Petitioner contends, inter alia, that respondent’s finding that he ordered unnecessary tests is inconsistent with the factual record. We disagree. The record contains the testimony of two medical experts who opined that certain tests ordered by petitioner for different patients were not medically indicated. He further asserts that the claimed inadequacies in the medical records relating to his treatment of patients A and B do not support respondent’s determination that he practiced with negligence on more than one occasion. Again, we disagree. There was evidence adduced that petitioner did not properly record medical information relevant to the treatment of certain health problems experienced by patients A and B. To the extent there was evidence to the contrary, this merely presented credibility questions for the administrative fact finder to resolve (see, Matter of Balmir v DeBuono, 237 AD2d 648, 649). Therefore, we conclude that respondent’s determinations have a rational basis supported in fact.
We further find no merit to petitioner’s assertion that respondent’s finding that he engaged in deceptive advertising is contrary to law. Petitioner ran a newspaper advertisement in which he represented that he was “Subspecially trained in Allergy, Immunology and Rheumatology — Children and Adults”. It is undisputed that petitioner did not complete the training required to practice in such areas and did not have hospital privileges in those specialities. The advertisement was misleading insofar as it implied that petitioner has the expertise to practice in specialty areas which he, in fact, does not possess. Therefore, we cannot say that respondent’s finding that petitioner engaged in deceptive advertising lacked a rational basis in fact.
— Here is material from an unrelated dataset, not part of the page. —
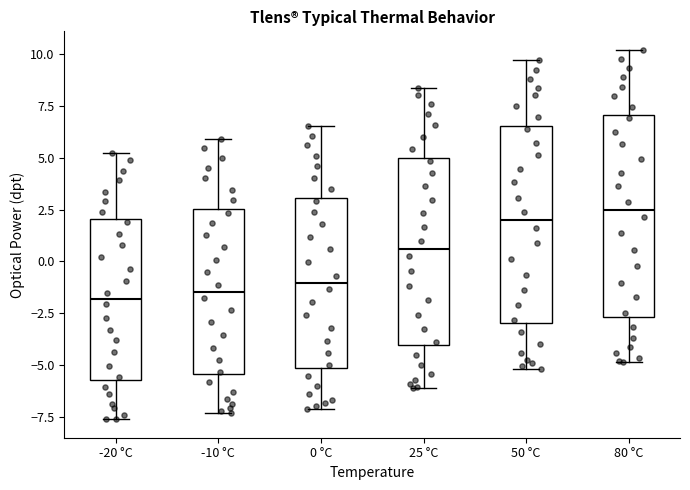

Where does the lower whisker of the box for 50 °C end on the y-axis? The values are not printed on the chart, so give them approximately, as read against the axis.

-5.0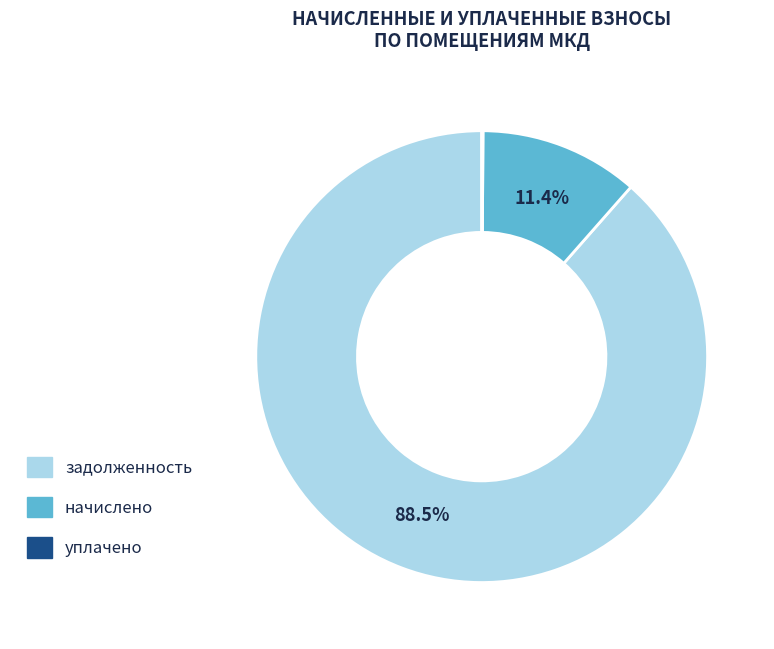

Is there a majority slice in this chart?

Yes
Lastly, we reject petitioner’s claim that the penalty was *697excessive. Respondent modified the penalty imposed by the Committee by requiring petitioner to complete 50 hours of continuing medical education during each year of his two-year probation rather than 100 hours during the one-year period of suspension. Furthermore, the fine was reduced to $2,500. We do not find the penalty disproportionate to the offense and decline to disturb it (see, Matter of Larkins v DeBuono, 257 AD2d 714, 715, supra; Matter of Lawrence v DeBuono, 251 AD2d 700, 702-703). We have considered petitioner’s remaining arguments and find them unavailing.
Crew III, Spain, Graffeo and Mugglin, JJ., concur. Adjudged that the determination is confirmed, without costs, and petition dismissed.